Deux semaines plus tard ils se rencontrent, puis s’installent ensemble, se marient et ne se quittent plus. À l’époque, même innocenté, Dominique Cosme, médecin biologiste, traîne le poids d’une lourde accusation. Celle d’avoir assassiné son associé.

Un enfer judiciaire

Le 28 février 1998, à Nice, Pascal Vito, 49 ans, est retrouvé sans vie allongé sur son lit. L’enquête s’oriente d’abord vers un suicide, puis vers un accident, avec un passage pour Dominique Cosme devant le tribunal correctionnel pour « homicide involontaire ». L’incompétence de la juridiction est requise, car pour le procureur Ludovic Dupré, les faits relevés sont « de nature à entraîner une peine criminelle ». Dominique Cosme, médecin biologiste, est alors accusé d’avoir volontairement administré à la victime une dose létale d’Équanil, un anxiolytique interdit depuis, dans le but de bloquer la vente du laboratoire de la rue Gioffredo à Nice dont il détenait 75% des parts. Et dans lequel, Pascal Vito jouait le financier sans que son nom n’apparaisse dans les statuts de la société, ni qu’il n’en détienne la moindre part. Par discrétion fiscale dit-on. L’information judiciaire est clôturée en octobre 2007.

Le 29 juin 2009, Dominique Cosme assisté de ses avocats, Maîtres Pascal Klein et Gérard Baudoux, comparait devant la cour d’assises des Alpes-Maritimes. Après cinq jours d’un procès mouvementé et très médiatisé, le verdict tombe: Cosme est acquitté. Une décision probablement influencée par les réquisitions de l’avocat général Éric de Montgolfier, qui reconnaît publiquement ne pouvoir apporter la charge de la preuve.
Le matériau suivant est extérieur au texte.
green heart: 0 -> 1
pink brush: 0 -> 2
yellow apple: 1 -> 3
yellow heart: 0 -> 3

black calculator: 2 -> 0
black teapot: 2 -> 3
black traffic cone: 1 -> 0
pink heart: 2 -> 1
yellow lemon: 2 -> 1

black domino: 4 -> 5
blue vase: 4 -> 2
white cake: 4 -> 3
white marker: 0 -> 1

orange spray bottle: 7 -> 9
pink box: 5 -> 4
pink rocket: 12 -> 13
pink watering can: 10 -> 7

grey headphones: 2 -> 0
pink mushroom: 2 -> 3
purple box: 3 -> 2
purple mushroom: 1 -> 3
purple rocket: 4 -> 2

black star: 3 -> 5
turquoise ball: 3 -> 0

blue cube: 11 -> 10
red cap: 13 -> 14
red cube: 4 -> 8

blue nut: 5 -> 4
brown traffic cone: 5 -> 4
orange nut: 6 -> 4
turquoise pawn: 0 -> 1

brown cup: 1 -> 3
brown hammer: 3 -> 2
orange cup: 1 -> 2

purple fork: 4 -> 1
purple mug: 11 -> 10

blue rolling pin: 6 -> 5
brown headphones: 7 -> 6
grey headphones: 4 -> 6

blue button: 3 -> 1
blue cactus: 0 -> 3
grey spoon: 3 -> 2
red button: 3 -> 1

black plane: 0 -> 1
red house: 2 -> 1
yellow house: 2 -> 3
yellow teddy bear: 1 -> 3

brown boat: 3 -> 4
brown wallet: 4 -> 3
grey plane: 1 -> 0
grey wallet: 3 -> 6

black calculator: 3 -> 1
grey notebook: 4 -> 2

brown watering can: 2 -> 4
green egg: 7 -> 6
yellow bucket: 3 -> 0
Il déclare: « Je suis entré dans cette enceinte convaincu de sa culpabilité. Aujourd’hui, je suis sûr de ne pas pouvoir la démontrer. Je ne sais pas s’il y a eu assassinat ou suicide. Quant à la dernière option, l’homicide par imprudence, je ne peux pas davantage prouver que l’accusé ait pris conscience du danger (en injectant par voie intraveineuse à son associé une dose d’équanil) ».

Un homme brisé

Pour Katie, le doute n’est pas permis. Dominique est innocent. « Il n’aurait pas fait de mal à une mouche. C’était un homme d’une sensibilité exceptionnelle, d’une extrême douceur », confie-t-elle. Elle souligne combien les 13 années de procédure l’ont profondément affecté. Même après son acquittement, Dominique restait hanté par cette affaire. « Il lui arrivait d’avoir le regard perdu. Je lui disais: “Arrête de ressasser le procès » ». Katie raconte que son mari se rendait fréquemment sur la tombe de Pascal Vito et fondait en larmes à chaque fois. Il parlait souvent de cet ami cher avec qui il avait des projets, selon la veuve. Des envies d’ailleurs.

Un deuil volé, une mémoire piétinée

Dominique Cosme meurt en décembre 2020 à l’âge de 74 ans, emporté par la Covid-19. Katie l’accompagne jusqu’à son dernier souffle. « J’ai tout fait. Je lui ai fait sa toilette mortuaire. C’était mon mari, ma moitié, mon organe vital. » Elle est aujourd’hui encore profondément dévastée et continue de faire face à ce qu’elle considère comme « des attaques ». Parfois, lorsqu’elle indique son nom, on lui rétorque: « Cosme? Comme l’assassin? ». Sur Facebook, elle a même dû changer de nom.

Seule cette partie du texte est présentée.